## Source document
· · ·
Two GOP Doctors Clash During Kennedy Hearing

Bill Cassidy fact-checks Rand Paul on vaccines
By Rob Quinn,  Newser Staff
Posted Jan 30, 2025 12:39 PM CST
Updated Jan 30, 2025 4:25 PM CST
Kennedy Faces Senators for a Second Day
Sen. Bill Cassidy questions Robert F. Kennedy Jr.   (AP Photo/Ben Curtis)

Robert F. Kennedy returned to the Capitol on Thursday for Round 2 of his confirmation hearings, and the hearing before the Senate Health, Education, Labor, and Pensions Committee was as testy as Wednesday's before the Senate Finance Committee. Some key moments from the hearing:

  • "What will you do with that trust?" The panel is chaired by Republican Sen. Bill Cassidy, a doctor. He asked Kennedy if he would continue to make unfounded claims about vaccines if he was confirmed as America's top health official. Cassidy recounted the "worst day" of his medical career when a young woman needed an emergency liver transplant that could have been prevented with "$50 of vaccines," Politico reports. Cassidy said there are people who trust Kennedy more than their own doctors and asked, "What will you do with that trust?" At the end of the hearing, Cassidy told Kennedy he was "struggling" with his nomination.

  • Vaccines and autism. Cassidy, considered a key vote for confirmation, repeatedly asked Kennedy if he would accept data that shows no link between the measles vaccine and autism, ABC News reports. Kennedy said he would look at the studies. "That is a very troubling response, because the studies are there," independent Sen. Bernie Sanders said. "Your job is to have looked at those studies as an applicant for this job."
  • Two doctors clash. Republican Sens. Markwayne Mullin, Rand Paul, and Tommy Tuberville expressed skepticism about vaccines during the hearing, the New York Times reports. Mullin suggested that vaccines cause autism and said he doesn't like how his kids "look like a freakin' pin cushion" after being vaccinated. Cassidy fact-checked Paul, a fellow physician, after Paul questioned the need to give children hepatitis B vaccines.
  • An emotional moment from Hassan. The Times reports that Democratic Sen. Maggie Hassan, whose 36-year-old son has cerebral palsy, broke down in tears as she recounted how she thinks every day about whether something she did during pregnancy caused his condition. "So please do not suggest that anybody in this body of either political party doesn't want to know what the cause of autism is," she said. Hassan also asked Kennedy about aspects of Medicare. "You don't know the basics of the program," she told him after he failed to identify parts of the program.
· · ·
## The data
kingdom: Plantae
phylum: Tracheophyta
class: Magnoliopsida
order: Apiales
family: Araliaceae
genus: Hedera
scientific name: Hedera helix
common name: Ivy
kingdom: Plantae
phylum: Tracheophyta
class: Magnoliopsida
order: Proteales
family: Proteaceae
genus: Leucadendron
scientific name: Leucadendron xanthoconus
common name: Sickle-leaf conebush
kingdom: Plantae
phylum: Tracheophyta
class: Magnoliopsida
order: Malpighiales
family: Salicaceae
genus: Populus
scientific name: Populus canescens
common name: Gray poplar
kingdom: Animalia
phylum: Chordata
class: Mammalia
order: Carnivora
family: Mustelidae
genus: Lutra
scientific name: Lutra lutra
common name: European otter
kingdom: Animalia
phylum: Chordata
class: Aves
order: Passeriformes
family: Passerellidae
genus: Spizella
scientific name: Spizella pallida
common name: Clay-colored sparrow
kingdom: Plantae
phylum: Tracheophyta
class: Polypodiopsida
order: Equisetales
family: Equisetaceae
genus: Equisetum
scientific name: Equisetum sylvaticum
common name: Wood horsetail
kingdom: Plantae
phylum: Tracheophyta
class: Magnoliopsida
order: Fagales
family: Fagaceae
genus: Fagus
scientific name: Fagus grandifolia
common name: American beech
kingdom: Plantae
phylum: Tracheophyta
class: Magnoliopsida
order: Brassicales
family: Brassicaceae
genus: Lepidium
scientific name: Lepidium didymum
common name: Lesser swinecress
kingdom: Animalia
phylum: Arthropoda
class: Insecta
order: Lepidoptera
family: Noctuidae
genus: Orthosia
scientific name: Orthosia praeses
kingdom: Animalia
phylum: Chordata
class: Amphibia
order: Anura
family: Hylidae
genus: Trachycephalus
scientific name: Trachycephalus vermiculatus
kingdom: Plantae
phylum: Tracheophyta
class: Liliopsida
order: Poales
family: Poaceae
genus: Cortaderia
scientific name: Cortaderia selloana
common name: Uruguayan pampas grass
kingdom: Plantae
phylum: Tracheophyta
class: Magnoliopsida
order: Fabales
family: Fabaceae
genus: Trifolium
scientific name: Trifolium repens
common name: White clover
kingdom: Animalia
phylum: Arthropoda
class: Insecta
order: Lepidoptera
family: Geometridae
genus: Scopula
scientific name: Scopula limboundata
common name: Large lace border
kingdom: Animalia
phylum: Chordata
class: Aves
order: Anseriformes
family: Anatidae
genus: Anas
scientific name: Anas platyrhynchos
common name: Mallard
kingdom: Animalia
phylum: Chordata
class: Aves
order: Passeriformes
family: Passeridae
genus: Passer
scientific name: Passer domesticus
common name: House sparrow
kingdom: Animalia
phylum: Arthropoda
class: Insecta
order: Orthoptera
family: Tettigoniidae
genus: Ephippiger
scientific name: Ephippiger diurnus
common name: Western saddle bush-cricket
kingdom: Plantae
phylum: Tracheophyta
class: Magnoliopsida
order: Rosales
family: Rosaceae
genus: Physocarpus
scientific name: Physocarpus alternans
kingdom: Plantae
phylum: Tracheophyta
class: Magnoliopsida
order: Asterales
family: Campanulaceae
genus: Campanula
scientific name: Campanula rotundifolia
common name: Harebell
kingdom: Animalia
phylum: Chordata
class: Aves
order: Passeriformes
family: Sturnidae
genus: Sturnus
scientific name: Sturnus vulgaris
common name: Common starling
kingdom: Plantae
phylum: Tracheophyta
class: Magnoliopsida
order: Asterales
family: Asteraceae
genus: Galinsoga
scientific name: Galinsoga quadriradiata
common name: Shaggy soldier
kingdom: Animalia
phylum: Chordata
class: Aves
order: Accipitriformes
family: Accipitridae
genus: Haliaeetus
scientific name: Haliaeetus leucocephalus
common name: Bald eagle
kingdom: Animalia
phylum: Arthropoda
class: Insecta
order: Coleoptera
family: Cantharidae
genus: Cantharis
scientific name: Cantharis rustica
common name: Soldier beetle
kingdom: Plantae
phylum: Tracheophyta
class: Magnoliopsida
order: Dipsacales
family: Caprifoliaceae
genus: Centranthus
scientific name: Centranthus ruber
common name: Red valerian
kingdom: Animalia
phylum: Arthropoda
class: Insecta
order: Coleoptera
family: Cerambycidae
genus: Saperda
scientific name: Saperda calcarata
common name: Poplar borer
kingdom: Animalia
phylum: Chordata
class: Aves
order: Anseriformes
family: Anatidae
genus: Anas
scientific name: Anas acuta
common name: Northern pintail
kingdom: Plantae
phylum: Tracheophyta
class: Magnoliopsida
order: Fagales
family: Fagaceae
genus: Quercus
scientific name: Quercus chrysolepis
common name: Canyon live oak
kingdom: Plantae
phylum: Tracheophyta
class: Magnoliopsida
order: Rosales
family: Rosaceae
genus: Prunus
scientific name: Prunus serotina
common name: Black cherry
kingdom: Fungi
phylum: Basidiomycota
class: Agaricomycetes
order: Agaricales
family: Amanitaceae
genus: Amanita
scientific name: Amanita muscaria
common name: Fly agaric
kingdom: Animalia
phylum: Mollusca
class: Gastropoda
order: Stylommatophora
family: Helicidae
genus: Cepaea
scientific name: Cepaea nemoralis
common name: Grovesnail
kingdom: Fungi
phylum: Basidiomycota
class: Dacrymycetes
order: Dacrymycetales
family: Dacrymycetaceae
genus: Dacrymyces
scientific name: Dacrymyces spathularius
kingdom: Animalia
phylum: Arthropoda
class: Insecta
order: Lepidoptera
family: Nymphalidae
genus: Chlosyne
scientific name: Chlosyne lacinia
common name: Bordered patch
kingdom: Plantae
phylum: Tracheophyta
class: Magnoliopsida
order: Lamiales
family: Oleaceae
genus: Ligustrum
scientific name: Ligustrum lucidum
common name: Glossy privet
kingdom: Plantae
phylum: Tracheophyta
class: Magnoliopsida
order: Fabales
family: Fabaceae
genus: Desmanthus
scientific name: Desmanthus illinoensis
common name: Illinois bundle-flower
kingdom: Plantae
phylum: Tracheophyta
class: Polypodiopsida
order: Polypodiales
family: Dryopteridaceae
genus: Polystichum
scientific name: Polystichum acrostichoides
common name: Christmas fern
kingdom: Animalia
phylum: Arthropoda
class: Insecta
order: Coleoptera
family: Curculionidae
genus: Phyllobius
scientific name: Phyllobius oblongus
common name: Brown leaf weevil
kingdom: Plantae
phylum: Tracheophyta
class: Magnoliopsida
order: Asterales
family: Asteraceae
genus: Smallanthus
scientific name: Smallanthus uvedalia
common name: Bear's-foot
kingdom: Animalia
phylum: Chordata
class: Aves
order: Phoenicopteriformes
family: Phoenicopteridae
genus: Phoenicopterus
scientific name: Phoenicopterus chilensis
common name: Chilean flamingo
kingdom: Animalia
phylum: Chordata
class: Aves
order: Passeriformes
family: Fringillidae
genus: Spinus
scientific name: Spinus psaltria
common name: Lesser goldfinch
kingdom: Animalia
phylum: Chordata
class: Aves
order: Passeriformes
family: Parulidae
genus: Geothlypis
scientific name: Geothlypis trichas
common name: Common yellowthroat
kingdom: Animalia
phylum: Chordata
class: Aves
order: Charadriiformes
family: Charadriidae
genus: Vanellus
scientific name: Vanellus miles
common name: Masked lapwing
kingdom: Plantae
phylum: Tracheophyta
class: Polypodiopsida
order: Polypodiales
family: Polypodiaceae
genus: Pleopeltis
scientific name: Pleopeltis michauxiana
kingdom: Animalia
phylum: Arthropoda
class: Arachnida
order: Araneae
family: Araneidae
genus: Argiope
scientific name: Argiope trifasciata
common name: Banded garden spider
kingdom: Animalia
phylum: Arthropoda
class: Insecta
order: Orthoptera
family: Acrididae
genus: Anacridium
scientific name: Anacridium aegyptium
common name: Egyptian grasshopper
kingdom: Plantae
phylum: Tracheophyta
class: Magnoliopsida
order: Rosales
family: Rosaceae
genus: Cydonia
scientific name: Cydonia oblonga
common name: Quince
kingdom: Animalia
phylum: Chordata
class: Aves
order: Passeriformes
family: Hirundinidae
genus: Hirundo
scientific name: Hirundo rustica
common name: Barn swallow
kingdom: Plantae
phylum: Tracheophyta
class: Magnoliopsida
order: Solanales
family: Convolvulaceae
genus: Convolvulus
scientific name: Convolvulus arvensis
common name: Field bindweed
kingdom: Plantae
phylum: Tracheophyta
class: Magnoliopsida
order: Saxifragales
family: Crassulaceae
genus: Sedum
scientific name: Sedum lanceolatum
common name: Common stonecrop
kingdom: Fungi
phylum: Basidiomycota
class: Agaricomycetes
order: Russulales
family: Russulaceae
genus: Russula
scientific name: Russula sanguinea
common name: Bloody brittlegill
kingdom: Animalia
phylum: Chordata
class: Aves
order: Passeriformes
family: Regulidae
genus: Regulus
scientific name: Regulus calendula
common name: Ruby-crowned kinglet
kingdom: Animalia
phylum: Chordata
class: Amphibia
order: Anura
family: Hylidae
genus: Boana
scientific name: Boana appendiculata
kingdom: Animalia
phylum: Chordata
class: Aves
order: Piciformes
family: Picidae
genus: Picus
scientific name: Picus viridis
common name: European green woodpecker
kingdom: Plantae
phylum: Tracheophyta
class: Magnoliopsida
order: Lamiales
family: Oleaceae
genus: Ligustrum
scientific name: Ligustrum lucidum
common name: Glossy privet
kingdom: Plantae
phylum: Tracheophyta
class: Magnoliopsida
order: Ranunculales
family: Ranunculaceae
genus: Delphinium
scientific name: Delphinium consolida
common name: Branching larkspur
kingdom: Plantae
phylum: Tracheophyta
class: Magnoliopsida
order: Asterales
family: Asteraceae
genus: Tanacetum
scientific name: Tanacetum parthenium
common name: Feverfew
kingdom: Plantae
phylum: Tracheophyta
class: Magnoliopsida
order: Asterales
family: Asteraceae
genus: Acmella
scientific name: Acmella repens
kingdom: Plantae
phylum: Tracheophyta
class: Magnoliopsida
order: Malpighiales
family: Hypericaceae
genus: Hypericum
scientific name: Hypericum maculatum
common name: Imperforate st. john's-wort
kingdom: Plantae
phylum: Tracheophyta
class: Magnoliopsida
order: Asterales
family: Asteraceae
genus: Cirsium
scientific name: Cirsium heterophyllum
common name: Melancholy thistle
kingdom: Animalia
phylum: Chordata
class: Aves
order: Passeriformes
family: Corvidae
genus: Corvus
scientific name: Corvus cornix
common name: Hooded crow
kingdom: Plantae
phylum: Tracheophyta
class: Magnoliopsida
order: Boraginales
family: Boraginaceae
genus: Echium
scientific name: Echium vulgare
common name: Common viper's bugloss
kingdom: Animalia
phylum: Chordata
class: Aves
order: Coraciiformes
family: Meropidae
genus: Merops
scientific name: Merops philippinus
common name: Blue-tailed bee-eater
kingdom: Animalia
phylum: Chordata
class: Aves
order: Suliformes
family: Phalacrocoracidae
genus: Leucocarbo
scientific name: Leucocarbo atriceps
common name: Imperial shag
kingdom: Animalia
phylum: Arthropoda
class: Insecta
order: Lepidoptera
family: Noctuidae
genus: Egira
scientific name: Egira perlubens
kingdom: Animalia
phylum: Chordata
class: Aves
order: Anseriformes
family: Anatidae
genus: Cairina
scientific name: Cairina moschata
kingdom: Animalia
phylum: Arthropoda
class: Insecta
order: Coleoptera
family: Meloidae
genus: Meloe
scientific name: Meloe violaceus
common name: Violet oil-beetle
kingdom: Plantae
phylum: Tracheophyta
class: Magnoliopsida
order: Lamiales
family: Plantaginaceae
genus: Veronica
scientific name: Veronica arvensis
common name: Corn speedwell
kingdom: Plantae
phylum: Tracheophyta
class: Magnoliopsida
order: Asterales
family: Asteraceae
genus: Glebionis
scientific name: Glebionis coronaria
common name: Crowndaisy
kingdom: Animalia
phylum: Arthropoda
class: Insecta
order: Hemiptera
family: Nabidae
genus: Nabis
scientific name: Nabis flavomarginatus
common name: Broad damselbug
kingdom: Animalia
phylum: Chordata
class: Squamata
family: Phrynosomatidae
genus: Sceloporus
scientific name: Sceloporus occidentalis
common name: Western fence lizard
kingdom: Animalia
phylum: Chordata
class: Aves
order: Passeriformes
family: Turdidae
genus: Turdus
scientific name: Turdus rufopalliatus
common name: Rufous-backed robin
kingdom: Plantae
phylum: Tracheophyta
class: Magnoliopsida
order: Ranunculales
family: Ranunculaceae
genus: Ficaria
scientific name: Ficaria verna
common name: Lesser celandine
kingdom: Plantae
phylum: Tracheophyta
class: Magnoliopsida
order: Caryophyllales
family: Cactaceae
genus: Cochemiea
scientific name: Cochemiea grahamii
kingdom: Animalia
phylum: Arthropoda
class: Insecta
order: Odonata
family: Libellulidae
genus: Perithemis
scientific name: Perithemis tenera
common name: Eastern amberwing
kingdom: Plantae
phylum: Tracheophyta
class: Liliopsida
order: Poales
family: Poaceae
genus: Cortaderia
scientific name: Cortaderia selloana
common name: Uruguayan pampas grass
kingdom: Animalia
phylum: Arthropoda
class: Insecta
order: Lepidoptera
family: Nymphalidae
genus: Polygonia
· · ·
## Work item A
In the article on the Kennedy hearing, why did Bernie Sanders call Kennedy's answer about the measles vaccine and autism troubling?
## Work item B
List every senator named in the article on the Kennedy hearing.
## Work item C
Answer these questions from the article on the Kennedy hearing:
(i) Which committee held the hearing on Thursday?
(ii) Which vaccine for children did Rand Paul question the need for?
(iii) How old is Maggie Hassan's son?

## Task result A
Sanders said the response was troubling because the studies already exist. He told Kennedy that, as an applicant for the job, he should already have looked at those studies.

## Task result B
Bill Cassidy, Bernie Sanders, Markwayne Mullin, Rand Paul, Tommy Tuberville, Maggie Hassan

## Task result C
(i) The Senate Health, Education, Labor, and Pensions Committee
(ii) The hepatitis B vaccine
(iii) He is 36 years old.